Once the ethanol is extracted the leftover corn mash, with its residue antibiotics, is shipped off as cattle, pig and chicken feed. So farm animals are getting a double dose of antibiotics. And since those used in ethanol production are unregulated, we don’t really have any idea what kind of effect all of this long-term antibiotic consumption is having on them and how much of it they are transferring to us.
Antibiotics in Food
Most of the focus in the debate about antibiotics in food production has been on the creation of mutated, drug-resistant superbugs that could have a devastating effect on the human population. But could antibiotic residue in the meat we eat be causing health problems as well?
A study by the University of Copenhagen found antibiotic residues in sausage meat targets beneficial bacteria and could be behind outbreaks of bacterial infections that are attributed to processed meat. What eating these meats, with their antibiotic residue does to our vital intestinal bacteria, on which our immune system relies so heavily, is much harder to measure.
Another common source of antibiotics in our food is the prevalence of residues in cow’s milk. Cattle feeding lots for milk production use the same ethanol derived corn mash and treat the animals with the same antibiotics.
There is supposed to be a withdrawal period from direct drug administration to the animals before milking, but the amount of antibiotic violations being found is finally forcing the FDA to start testing milk more thoroughly (though as always, the results will be a long time coming and a compromise with the industry will be likely to be more important than consumer health).

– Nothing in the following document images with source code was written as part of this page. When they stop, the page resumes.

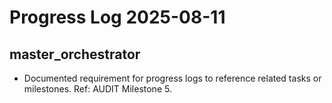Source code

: # Progress Log 2025-08-11

## master_orchestrator

- Documented requirement for progress logs to reference related tasks or milestones. Ref: AUDIT Milestone 5.
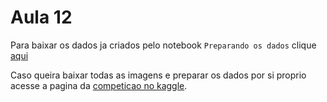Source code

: # Aula 12

Para baixar os dados ja criados pelo notebook `Preparando os dados` clique [aqui](https://drive.google.com/open?id=1PJGydIL1b9UB87K4tEZDgf5RfkB800VF)

Caso queira baixar todas as imagens e preparar os dados por si proprio acesse a pagina da [competicao no kaggle](https://www.kaggle.com/c/dogs-vs-cats/data).
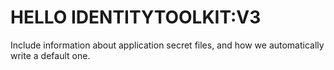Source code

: # HELLO IDENTITYTOOLKIT:V3


Include information about application secret files, and how we automatically write a default one.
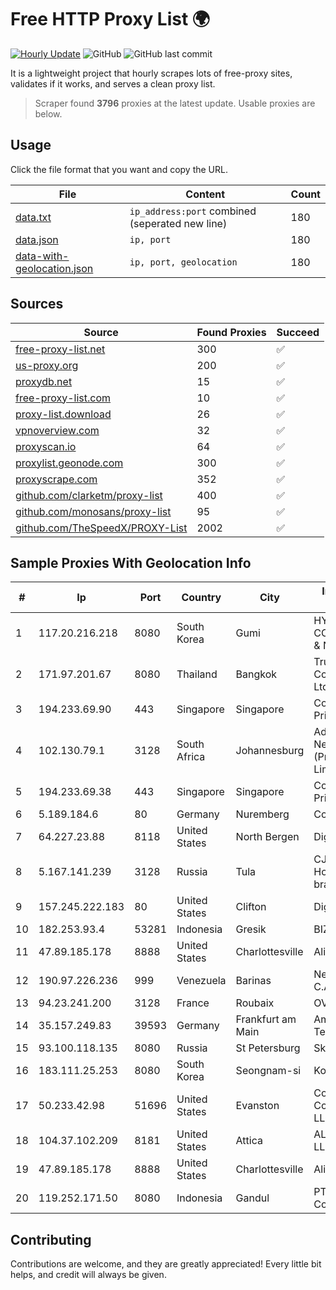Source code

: 
# Free HTTP Proxy List 🌍

[![Hourly Update](https://github.com/mertguvencli/http-proxy-list/actions/workflows/main.yml/badge.svg?branch=main)](https://github.com/mertguvencli/http-proxy-list/actions/workflows/main.yml)
![GitHub](https://img.shields.io/github/license/mertguvencli/http-proxy-list)
![GitHub last commit](https://img.shields.io/github/last-commit/mertguvencli/http-proxy-list)

It is a lightweight project that hourly scrapes lots of free-proxy sites, validates if it works, and serves a clean proxy list.


> Scraper found **3796** proxies at the latest update. Usable proxies are below.

## Usage

Click the file format that you want and copy the URL.


|File|Content|Count|
|----|-------|-----|
|[data.txt](https://raw.githubusercontent.com/mertguvencli/http-proxy-list/main/proxy-list/data.txt)|`ip_address:port` combined (seperated new line)|180|
|[data.json](https://raw.githubusercontent.com/mertguvencli/http-proxy-list/main/proxy-list/data.json)|`ip, port`|180|
|[data-with-geolocation.json](https://raw.githubusercontent.com/mertguvencli/http-proxy-list/main/proxy-list/data-with-geolocation.json)|`ip, port, geolocation`|180|

## Sources

|Source|Found Proxies|Succeed|
|------|-------------|-------|
|[free-proxy-list.net](https://free-proxy-list.net)|300|✅|
|[us-proxy.org](https://www.us-proxy.org)|200|✅|
|[proxydb.net](http://proxydb.net)|15|✅|
|[free-proxy-list.com](https://free-proxy-list.com/?page=&port=&type%5B%5D=http&type%5B%5D=https&up_time=0&search=Search)|10|✅|
|[proxy-list.download](https://www.proxy-list.download/HTTP)|26|✅|
|[vpnoverview.com](https://vpnoverview.com/privacy/anonymous-browsing/free-proxy-servers)|32|✅|
|[proxyscan.io](https://www.proxyscan.io)|64|✅|
|[proxylist.geonode.com](https://proxylist.geonode.com/api/proxy-list?limit=300&page=1&sort_by=lastChecked&sort_type=desc&protocols=http,https)|300|✅|
|[proxyscrape.com](https://api.proxyscrape.com/v2/?request=displayproxies&protocol=http&timeout=10000&country=all&ssl=all&anonymity=all)|352|✅|
|[github.com/clarketm/proxy-list](https://raw.githubusercontent.com/clarketm/proxy-list/master/proxy-list-raw.txt)|400|✅|
|[github.com/monosans/proxy-list](https://raw.githubusercontent.com/monosans/proxy-list/main/proxies/http.txt)|95|✅|
|[github.com/TheSpeedX/PROXY-List](https://raw.githubusercontent.com/TheSpeedX/PROXY-List/master/http.txt)|2002|✅|


## Sample Proxies With Geolocation Info

|#|Ip|Port|Country|City|Internet Service Provider|
|-|--|----|-------|----|-------------------------|
|1|117.20.216.218|8080|South Korea|Gumi|HYUNDAI COMMUNICATIONS & NETWORK|
|2|171.97.201.67|8080|Thailand|Bangkok|True Internet Corporation CO. Ltd.|
|3|194.233.69.90|443|Singapore|Singapore|Contabo Asia Private Limited|
|4|102.130.79.1|3128|South Africa|Johannesburg|Adnexus Celerity Networks (Proprietary) Limited|
|5|194.233.69.38|443|Singapore|Singapore|Contabo Asia Private Limited|
|6|5.189.184.6|80|Germany|Nuremberg|Contabo GmbH|
|7|64.227.23.88|8118|United States|North Bergen|DigitalOcean, LLC|
|8|5.167.141.239|3128|Russia|Tula|CJSC "ER-Telecom Holding" Tula branch|
|9|157.245.222.183|80|United States|Clifton|DigitalOcean, LLC|
|10|182.253.93.4|53281|Indonesia|Gresik|BIZNET|
|11|47.89.185.178|8888|United States|Charlottesville|Alibaba.com LLC|
|12|190.97.226.236|999|Venezuela|Barinas|NetLink América C.A.|
|13|94.23.241.200|3128|France|Roubaix|OVH SAS|
|14|35.157.249.83|39593|Germany|Frankfurt am Main|Amazon Technologies Inc.|
|15|93.100.118.135|8080|Russia|St Petersburg|SkyNet LLC|
|16|183.111.25.253|8080|South Korea|Seongnam-si|Korea Telecom|
|17|50.233.42.98|51696|United States|Evanston|Comcast Cable Communications, LLC|
|18|104.37.102.209|8181|United States|Attica|ALTIUS Broadband, LLC|
|19|47.89.185.178|8888|United States|Charlottesville|Alibaba.com LLC|
|20|119.252.171.50|8080|Indonesia|Gandul|PT Indonesia Comnets Plus|



## Contributing

Contributions are welcome, and they are greatly appreciated! Every
little bit helps, and credit will always be given.

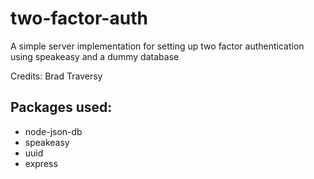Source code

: # two-factor-auth

A simple server implementation for setting up two factor authentication using speakeasy and a dummy database

Credits: Brad Traversy

## Packages used:

- node-json-db
- speakeasy
- uuid
- express
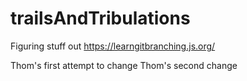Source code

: # trailsAndTribulations
Figuring stuff out
https://learngitbranching.js.org/

Thom's first attempt to change
Thom's second change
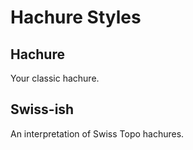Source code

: # Hachure Styles
## Hachure
Your classic hachure.

## Swiss-ish
An interpretation of Swiss Topo hachures.
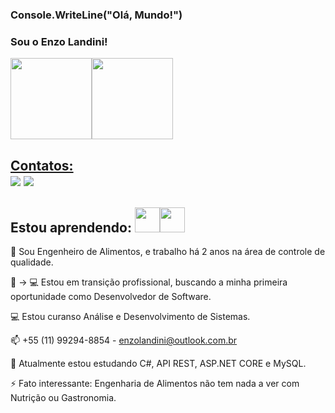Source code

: ### Console.WriteLine("Olá, Mundo!") 
### Sou o Enzo Landini!

<div><a href="https://github.com/Enzolandini"><img height="130em" src="https://github-readme-stats.vercel.app/api/top-langs/?username=Enzolandini&layout=compact&langs_count=7&theme=dracula"/><img height="130em" src="https://github-readme-stats.vercel.app/api?username=Enzolandini&show_icons=true&theme=dracula&include_all_commits=true&count_private=true"/></div>

## Contatos:<div><a href="https://instagram.com/enzolandini" target="_blank"><img src="https://img.shields.io/badge/-Instagram-%23E4405F?style=for-the-badge&logo=instagram&logoColor=white" target="_blank"></a>  <a href="https://www.linkedin.com/in/enzolandini" target="_blank"><img src="https://img.shields.io/badge/-LinkedIn-%230077B5?style=for-the-badge&logo=linkedin&logoColor=white" target="_blank"></a>   </div>

## Estou aprendendo: <img src="https://cdn.jsdelivr.net/gh/devicons/devicon/icons/csharp/csharp-original.svg" width="40" heigth ="40"/><img src="https://cdn.jsdelivr.net/gh/devicons/devicon/icons/mysql/mysql-original.svg" width="40" heigth ="40"/>

🍕 Sou Engenheiro de Alimentos, e trabalho há 2 anos na área de controle de qualidade. 

🍕 -> 💻 Estou em transição profissional, buscando a minha primeira oportunidade como Desenvolvedor de Software.

💻 Estou curanso Análise e Desenvolvimento de Sistemas.

📫 +55 (11) 99294-8854 - enzolandini@outlook.com.br

🤔 Atualmente estou estudando C#, API REST, ASP.NET CORE e MySQL. 

⚡ Fato interessante: Engenharia de Alimentos não tem nada a ver com Nutrição ou Gastronomia.

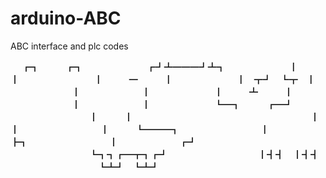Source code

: arduino-ABC
===========

ABC interface and plc codes

　             ┏┓　　　┏┓ 
　　　　　　　┏┛┻━━━┛┻┓ 
　　　　　　　┃　　　　　　　┃ 　 
　　　　　　　┃　　　━　　　┃ 
　　　　　　　┃　┳┛　┗┳　┃     
　　　　　　　┃　　　　　　　┃ 
　　　　　　　┃　　　┻　　　┃ 
　　　　　　　┃　　　　　　　┃ 
　　　　　　　┗━┓　　　┏━┛ 
　　　　　　　　　┃　　　┃　　　　　　　　　　　 
　　　　　　　　　┃　　　┃ 
　　　　　　　　　┃　　　┗━━━┓ 
　　　　　　　　　┃　　　　　　　┣┓ 
　　　　　　　　　┃　　　　　　　┏┛ 
　　　　　　　　　┗┓┓┏━┳┓┏┛ 
　　　　　　　　　　┃┫┫　┃┫┫ 
　　　　　　　　　　┗┻┛　┗┻┛ 

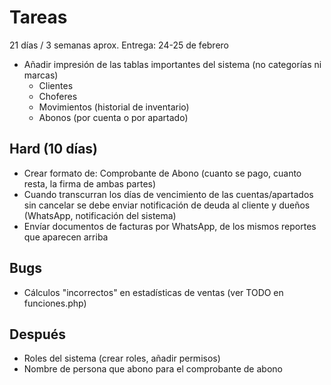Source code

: # Tareas

21 días / 3 semanas aprox.
Entrega: 24-25 de febrero

- Añadir impresión de las tablas importantes del sistema (no categorías ni marcas)
  - Clientes
  - Choferes
  - Movimientos (historial de inventario)
  - Abonos (por cuenta o por apartado)

## Hard (10 días)

- Crear formato de: Comprobante de Abono (cuanto se pago, cuanto resta, la firma de ambas partes)
- Cuando transcurran los días de vencimiento de las cuentas/apartados sin cancelar se debe enviar notificación de deuda al cliente y dueños (WhatsApp, notificación del sistema)
- Envíar documentos de facturas por WhatsApp, de los mismos reportes que aparecen arriba

## Bugs

- Cálculos "incorrectos" en estadísticas de ventas (ver TODO en funciones.php)

## Después

- Roles del sistema (crear roles, añadir permisos)
- Nombre de persona que abono para el comprobante de abono

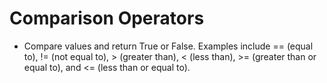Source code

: # Comparison Operators
- Compare values and return True or False. Examples include == (equal to), != (not equal to), > (greater than), < (less than), >= (greater than or equal to), and <= (less than or equal to).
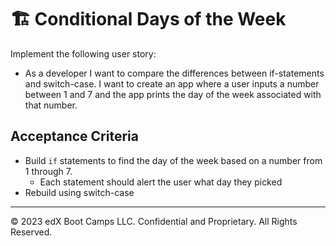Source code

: # 🏗️ Conditional Days of the Week

Implement the following user story:

* As a developer I want to compare the differences between if-statements and switch-case. I want to create an app where a user inputs a number between 1 and 7 and the app prints the day of the week associated with that number.

## Acceptance Criteria

* Build `if` statements to find the day of the week based on a number from 1 through 7.
  * Each statement should alert the user what day they picked
* Rebuild using switch-case

---

© 2023 edX Boot Camps LLC. Confidential and Proprietary. All Rights Reserved.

How Do You Avoid Antibiotic Residues in Milk and Meat?
If you’re eating regular cheap meats from your supermarket, like chicken, pork or beef, there’s a good chance it contains traces of antibiotics, along with various hormones and other chemicals injected into the animals or added to their food to speed up their growth and fattening.
Most dairy milk is a risk too since the milk is sourced from hundreds, possibly thousands of cattle and all mixed together before being bottled and distributed.
The best way to avoid antibiotic residue in your food would be to buy organic, grass fed meats and milk. Organic farmers are prohibited from using antibiotics in meat or milk production and animals raised eating grass rather than corn waste produce a much healthier milk and meat.
Yes it’s likely to be a bit more expensive. The decision you make will come down to what kind of price you put on your health, and possibly the future health of your children.
Ultimately producers are eventually forced to follow consumers. As more and more of us start demanding the higher quality organic products, more farmers will switch to these methods, prices will start to come down and hopefully the dangerous practice of feeding antibiotics to farm animals can be phased out for good.